Since 1981, cranes have nested or attempted to nest in East Anglia and on the Humberhead levels, but the population still has a tenuous foothold in the UK.
Through the Landfill Communities Fund, Valencia Communities Fund has given the Great Crane Project £700,00 over the last three years to re-introduce a population of common cranes into the Somerset levels and moors, to help secure its future as a UK breeding species.
The project is a partnership between the Wildfowl & Wetlands Trust (WWT), the Royal Society for the Protection of Birds and Pensthorpe Conservation Trust. Valencia Communities Fund's funding will build a hatching and rearing facility for crane chicks at the WWT Slimbridge Wetland Centre - the starting point for the Great Crane Project and a release enclosure in the wetlands of Somerset. The rearing facility builds on the knowledge and expertise gained over the past three years at WWT's hugely popular Crane School exhibit. Here, crane chicks have been raised by aviculture staff wearing specially created crane suits and fed using customised crane head litter pickers to finely tune the techniques for raising crane chicks prior to release.

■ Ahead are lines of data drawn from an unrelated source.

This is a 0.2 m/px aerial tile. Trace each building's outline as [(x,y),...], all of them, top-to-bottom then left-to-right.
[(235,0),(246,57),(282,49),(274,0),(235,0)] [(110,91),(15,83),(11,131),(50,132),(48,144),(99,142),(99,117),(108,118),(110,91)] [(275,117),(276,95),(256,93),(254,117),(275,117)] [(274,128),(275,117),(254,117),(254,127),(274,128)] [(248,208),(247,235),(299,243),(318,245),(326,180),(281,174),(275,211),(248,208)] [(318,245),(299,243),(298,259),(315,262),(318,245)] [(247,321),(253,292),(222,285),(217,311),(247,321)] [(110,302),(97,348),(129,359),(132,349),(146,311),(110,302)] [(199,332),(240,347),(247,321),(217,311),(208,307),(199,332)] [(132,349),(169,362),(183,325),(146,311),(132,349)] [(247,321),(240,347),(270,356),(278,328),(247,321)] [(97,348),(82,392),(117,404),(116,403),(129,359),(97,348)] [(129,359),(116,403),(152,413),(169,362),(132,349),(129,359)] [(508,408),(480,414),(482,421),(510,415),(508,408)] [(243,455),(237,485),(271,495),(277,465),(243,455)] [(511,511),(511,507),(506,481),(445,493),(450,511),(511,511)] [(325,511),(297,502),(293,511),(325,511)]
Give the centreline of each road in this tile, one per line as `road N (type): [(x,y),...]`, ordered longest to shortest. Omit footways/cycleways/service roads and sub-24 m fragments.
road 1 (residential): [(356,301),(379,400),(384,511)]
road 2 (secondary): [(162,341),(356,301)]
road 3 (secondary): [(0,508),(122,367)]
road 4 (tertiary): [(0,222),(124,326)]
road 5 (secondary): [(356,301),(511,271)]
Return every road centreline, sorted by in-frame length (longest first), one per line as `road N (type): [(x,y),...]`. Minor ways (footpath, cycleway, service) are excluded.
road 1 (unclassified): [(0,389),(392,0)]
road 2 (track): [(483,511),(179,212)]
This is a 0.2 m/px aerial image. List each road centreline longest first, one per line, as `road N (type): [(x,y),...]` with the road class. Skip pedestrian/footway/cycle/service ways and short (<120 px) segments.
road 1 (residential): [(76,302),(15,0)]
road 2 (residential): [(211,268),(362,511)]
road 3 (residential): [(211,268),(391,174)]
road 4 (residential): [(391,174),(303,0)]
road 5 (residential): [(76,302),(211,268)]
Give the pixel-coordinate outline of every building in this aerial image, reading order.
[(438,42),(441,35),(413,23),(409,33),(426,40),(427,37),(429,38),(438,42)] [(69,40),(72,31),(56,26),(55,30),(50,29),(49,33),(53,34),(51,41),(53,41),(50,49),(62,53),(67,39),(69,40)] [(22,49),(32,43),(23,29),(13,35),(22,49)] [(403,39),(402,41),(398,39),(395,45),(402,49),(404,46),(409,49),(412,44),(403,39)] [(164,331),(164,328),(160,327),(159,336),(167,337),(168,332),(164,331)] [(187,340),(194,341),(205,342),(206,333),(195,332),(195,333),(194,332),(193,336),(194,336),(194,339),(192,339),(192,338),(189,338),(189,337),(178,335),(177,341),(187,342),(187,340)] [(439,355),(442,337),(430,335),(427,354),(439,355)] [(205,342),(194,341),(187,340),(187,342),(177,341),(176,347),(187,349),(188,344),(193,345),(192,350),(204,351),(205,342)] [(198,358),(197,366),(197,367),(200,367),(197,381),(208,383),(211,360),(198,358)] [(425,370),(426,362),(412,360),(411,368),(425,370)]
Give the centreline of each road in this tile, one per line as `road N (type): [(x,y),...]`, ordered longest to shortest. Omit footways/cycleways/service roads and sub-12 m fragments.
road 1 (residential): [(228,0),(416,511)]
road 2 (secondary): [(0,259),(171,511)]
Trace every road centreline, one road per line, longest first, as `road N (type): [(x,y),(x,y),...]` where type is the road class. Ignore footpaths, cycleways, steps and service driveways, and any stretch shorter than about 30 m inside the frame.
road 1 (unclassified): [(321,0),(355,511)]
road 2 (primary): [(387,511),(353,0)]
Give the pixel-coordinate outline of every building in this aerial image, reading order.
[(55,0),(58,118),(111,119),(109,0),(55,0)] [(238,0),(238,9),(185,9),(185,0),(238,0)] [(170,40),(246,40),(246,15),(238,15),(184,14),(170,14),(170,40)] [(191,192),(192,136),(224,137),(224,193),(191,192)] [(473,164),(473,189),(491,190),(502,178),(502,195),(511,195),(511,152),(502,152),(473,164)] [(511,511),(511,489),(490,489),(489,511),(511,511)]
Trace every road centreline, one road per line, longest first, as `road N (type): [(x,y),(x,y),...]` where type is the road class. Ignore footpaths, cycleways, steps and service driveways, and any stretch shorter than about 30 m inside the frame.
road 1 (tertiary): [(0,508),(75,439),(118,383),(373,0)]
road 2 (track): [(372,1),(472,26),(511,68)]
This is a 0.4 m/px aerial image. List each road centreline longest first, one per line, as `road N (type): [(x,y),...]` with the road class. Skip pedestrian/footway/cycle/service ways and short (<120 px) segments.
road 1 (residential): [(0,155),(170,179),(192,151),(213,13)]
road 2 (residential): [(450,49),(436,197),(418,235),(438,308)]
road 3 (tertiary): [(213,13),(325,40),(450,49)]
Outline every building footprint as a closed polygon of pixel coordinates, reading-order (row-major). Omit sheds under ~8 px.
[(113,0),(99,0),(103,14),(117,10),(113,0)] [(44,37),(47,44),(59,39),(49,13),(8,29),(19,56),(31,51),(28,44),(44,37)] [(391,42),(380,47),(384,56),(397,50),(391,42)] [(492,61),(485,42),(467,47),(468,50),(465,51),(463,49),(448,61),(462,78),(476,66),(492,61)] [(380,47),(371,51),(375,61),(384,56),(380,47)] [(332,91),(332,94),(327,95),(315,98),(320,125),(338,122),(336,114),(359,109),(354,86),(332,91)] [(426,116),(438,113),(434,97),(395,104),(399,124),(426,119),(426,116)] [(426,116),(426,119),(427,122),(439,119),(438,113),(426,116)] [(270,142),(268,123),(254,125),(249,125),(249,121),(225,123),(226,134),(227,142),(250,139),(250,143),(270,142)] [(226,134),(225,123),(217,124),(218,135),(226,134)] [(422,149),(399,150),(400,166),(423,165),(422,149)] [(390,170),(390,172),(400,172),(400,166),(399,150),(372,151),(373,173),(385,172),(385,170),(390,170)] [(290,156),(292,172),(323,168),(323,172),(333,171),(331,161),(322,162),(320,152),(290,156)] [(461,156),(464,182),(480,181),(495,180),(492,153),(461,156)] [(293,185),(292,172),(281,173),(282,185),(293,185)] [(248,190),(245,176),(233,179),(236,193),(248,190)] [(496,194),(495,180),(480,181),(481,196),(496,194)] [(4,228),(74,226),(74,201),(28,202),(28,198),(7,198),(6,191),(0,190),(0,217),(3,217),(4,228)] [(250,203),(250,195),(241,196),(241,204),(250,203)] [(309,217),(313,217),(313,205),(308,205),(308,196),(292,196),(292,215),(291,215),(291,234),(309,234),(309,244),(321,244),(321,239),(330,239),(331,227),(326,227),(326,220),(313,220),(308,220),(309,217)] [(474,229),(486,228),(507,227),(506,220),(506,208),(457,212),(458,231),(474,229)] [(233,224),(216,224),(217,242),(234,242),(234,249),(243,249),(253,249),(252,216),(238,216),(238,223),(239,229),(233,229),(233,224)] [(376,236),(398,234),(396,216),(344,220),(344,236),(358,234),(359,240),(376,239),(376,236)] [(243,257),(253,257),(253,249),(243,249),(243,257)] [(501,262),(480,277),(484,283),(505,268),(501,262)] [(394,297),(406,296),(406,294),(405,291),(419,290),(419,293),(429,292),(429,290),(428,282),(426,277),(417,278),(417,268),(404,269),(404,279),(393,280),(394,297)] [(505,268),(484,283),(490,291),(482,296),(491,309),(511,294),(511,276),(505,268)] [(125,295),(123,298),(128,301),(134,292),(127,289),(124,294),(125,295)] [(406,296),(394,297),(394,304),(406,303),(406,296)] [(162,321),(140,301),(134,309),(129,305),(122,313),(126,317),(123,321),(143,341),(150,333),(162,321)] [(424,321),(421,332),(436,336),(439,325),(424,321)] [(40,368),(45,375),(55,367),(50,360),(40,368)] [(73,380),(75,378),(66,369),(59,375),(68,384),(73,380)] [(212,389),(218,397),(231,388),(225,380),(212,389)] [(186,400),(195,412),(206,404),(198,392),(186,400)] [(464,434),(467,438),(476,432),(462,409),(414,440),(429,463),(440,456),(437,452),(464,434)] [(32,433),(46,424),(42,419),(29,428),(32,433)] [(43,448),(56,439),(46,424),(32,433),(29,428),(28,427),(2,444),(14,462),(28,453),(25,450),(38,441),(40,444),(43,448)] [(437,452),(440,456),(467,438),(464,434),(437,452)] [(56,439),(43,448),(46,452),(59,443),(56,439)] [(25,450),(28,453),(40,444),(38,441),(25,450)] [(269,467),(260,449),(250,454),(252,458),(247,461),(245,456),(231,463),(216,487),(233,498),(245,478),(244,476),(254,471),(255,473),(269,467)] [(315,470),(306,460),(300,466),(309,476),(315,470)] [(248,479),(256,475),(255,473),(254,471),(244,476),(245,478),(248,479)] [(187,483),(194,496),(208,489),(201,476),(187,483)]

This spring, UK conservationists will travel to Germany to carefully collect the first crane eggs for release with the help of their German colleagues and transport them back to the new Crane School rearing facility at WWT Slimbridge in the UK. Once hatched, the chicks will learn how to forage for food, interact with other cranes and avoid predators at Slimbridge. The first release of cranes into the wetlands of Somerset is planned for autumn 2010. Dr Debbie Pain, the WWT's director of conservation said: "Cranes are magnificent birds that were driven from their wetland habitats and hunted to extinction long ago. Now with Valencia Communities Fund's support we are determined to give them another go at survival."
In 2012, Valencia Communities Fund was pleased to award a further £600,000 to the Great Crane Project, enabling the good work to continue until 2015.